## Activity list
1. Answer these questions from the passage on female sexual dysfunction:
(a) How many women did the researchers ask?
(b) In which issue of which journal did the paper appear?
(c) What share of 46-54 year-olds were sexually active?
2. Rewrite the passage on female sexual dysfunction from "It's proving that" up to and including "aged 31 to 54.", substituting "women" for "females".
3. Does each statement agree with the passage on female sexual dysfunction? Answer yes or no and quote the deciding words.
(a) The urology clinic whose patients were surveyed was in New Jersey.
(b) Dysfunction rose with age in every category, including orgasm.
(c) 63% of the women suffered from FSD.

It's proving that more women than not have sexual dysfunction of one kind or another.
Almost two-thirds of females attending a general urology practice reported that they suffered from sexual dysfunction, according to a paper in the August issue of BJUI, the journal of the British Association of Urological Surgeons.
Dysfunction rose with age in all categories except orgasm, with more than half of women aged from 18 to 30 reporting orgasm problems, significantly higher than women aged 31 to 54.
Researchers asked 587 women aged from 18 to 95, who attended a urology clinic in New Jersey, about six key areas of female sexual dysfunction (FSD): lack of desire, arousal issues, lack of lubrication, problems achieving orgasm, lack of satisfaction and pain during intercourse. 63% of the women suffered from FSD and that there were significant links between FSD and age, menopausal status and use of selective antidepressants.
Key findings of the survey included:
· The most sexually active age groups were 31-45 year-olds (87%), 18-30 year-olds (85%) and 46-54 year-olds (74%). It then fell sharply in 55-70 year-olds (45%) and in women who were over 70 (15%).

Pixel coordinate lists
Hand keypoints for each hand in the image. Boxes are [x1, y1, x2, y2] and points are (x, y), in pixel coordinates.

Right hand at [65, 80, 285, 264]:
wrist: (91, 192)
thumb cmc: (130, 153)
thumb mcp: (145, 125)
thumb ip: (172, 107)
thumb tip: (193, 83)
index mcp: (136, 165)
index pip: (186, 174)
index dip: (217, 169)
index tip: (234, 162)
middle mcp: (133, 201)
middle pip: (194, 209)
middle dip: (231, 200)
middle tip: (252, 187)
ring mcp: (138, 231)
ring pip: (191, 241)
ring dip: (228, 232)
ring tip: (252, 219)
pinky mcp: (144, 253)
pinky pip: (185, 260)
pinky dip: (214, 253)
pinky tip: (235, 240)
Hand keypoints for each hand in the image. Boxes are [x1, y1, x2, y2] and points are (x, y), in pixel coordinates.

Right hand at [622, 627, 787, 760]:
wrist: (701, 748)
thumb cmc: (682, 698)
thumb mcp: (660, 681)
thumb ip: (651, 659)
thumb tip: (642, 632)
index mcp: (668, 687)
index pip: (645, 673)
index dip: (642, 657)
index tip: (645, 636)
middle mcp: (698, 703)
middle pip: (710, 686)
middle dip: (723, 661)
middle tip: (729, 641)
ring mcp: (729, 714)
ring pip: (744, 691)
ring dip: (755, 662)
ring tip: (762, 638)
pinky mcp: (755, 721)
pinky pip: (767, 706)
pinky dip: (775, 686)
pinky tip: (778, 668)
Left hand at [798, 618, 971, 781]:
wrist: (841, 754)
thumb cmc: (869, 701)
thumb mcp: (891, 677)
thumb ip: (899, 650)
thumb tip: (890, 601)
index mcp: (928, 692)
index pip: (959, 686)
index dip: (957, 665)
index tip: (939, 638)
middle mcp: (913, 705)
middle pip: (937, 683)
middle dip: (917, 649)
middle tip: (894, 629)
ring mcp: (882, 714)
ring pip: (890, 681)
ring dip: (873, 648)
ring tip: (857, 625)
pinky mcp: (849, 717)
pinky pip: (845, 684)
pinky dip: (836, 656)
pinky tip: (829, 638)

## Solved problems
1.
(a) 587 women
(b) The August issue of BJUI
(c) 74%

2.
It's proving that more women than not have sexual dysfunction of one kind or another.
Almost two-thirds of women attending a general urology practice reported that they suffered from sexual dysfunction, according to a paper in the August issue of BJUI, the journal of the British Association of Urological Surgeons.
Dysfunction rose with age in all categories except orgasm, with more than half of women aged from 18 to 30 reporting orgasm problems, significantly higher than women aged 31 to 54.

3.
(a) Yes: "who attended a urology clinic in New Jersey"
(b) No: "Dysfunction rose with age in all categories except orgasm"
(c) Yes: "63% of the women suffered from FSD"